In the next three months he would have a decline in health due to the cancer and ultimately find peace with the Lord on December 20, 2010. That year of fighting cancer was filled with so many ups and downs. Every day was “are we on the hill?” or “are we in the valley?” I often think, “How did I do it? How did I know what the right decisions were? How did I know how to care for him? How did I know who to call or where we would live or how would we pay our bills?” While on that hill or in that valley I did not always see how these questions were being answered. Looking back now, I know it was my shepherd. He was right there with us offering provision and love. He continued to walk through those valleys with me as I struggled with grief and loss afterwards. He used our family, friends, and most of all, his word to give me peace and comfort.  There is no other way I would have made it!

As you walk through your darkest valleys, DO NOT BE AFRAID. Remember HE is your shepherd, he will give you peace as if laying in green meadows or walking by beautiful streams. He will renew your strength. He will guide you in the right path so that you will bring honor to his name. He will protect and comfort you. He will provide for you. His blessings are overflowing. And he will constantly be pursuing you with his goodness and unfailing love.

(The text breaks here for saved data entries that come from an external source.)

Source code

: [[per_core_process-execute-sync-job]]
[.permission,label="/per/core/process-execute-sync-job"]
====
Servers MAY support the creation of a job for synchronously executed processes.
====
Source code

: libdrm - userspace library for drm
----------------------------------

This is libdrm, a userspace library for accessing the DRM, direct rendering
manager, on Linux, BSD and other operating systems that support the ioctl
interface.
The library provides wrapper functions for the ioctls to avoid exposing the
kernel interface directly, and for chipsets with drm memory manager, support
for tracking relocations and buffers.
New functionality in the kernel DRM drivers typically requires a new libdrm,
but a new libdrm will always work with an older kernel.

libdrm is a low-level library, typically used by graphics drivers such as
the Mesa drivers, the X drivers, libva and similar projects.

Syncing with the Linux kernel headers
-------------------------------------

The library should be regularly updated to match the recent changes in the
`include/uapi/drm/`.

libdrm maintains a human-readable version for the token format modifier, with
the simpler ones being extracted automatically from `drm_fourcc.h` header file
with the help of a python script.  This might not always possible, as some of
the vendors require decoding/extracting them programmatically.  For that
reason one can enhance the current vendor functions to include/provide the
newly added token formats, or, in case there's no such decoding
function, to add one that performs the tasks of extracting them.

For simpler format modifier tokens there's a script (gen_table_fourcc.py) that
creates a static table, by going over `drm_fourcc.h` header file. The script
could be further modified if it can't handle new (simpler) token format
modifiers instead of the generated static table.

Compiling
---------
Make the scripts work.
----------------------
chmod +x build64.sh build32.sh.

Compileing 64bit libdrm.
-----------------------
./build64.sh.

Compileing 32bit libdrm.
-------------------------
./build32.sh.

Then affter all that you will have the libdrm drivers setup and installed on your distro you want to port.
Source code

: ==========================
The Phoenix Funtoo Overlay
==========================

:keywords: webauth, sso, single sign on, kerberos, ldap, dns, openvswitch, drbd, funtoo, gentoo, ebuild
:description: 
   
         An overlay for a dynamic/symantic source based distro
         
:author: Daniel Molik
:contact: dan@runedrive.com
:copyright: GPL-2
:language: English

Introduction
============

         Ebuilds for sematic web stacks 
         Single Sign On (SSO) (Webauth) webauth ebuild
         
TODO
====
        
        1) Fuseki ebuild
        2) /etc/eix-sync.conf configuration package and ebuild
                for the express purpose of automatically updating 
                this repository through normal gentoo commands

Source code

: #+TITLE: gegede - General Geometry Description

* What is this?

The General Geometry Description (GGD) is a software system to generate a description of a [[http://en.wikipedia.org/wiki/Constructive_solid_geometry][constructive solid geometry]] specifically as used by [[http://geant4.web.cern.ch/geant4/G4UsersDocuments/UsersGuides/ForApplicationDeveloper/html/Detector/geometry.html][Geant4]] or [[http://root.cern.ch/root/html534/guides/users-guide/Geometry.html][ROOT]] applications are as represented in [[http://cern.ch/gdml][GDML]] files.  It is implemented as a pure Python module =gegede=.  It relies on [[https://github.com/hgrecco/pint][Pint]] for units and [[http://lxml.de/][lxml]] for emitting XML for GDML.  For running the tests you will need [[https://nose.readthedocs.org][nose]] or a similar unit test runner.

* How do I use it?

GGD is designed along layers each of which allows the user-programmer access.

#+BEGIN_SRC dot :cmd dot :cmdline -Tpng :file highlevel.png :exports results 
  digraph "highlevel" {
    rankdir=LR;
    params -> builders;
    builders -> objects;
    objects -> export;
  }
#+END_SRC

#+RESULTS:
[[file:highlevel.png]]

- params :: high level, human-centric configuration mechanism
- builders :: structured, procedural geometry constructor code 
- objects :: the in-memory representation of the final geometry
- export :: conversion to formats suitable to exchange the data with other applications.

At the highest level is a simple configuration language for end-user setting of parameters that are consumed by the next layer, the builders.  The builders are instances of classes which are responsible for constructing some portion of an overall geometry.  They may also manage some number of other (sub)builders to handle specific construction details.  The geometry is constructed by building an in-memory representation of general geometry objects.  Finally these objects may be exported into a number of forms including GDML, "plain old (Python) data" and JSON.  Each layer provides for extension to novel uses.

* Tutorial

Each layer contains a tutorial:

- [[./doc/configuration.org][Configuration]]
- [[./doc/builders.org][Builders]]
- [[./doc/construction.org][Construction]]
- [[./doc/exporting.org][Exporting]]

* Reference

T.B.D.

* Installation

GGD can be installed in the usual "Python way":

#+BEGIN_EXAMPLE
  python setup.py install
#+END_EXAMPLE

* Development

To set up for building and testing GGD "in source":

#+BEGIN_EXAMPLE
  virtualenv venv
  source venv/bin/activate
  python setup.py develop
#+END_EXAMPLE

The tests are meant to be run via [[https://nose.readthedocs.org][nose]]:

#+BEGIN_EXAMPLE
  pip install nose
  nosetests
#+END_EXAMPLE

Loving father, I praise you today for your unfailing love. I am humbled by your provision and grace. I want to lean further into you. I want to trust and not be afraid. As we walk dark valleys, I know you will be there. Help me keep my eyes on you and I know I will see your blessings. Let me be ever so close to my shepherd and be strengthened by your spirit.I thank you Lord for loving me despitemy fear and disbelief. In Jesus precious name, Amen.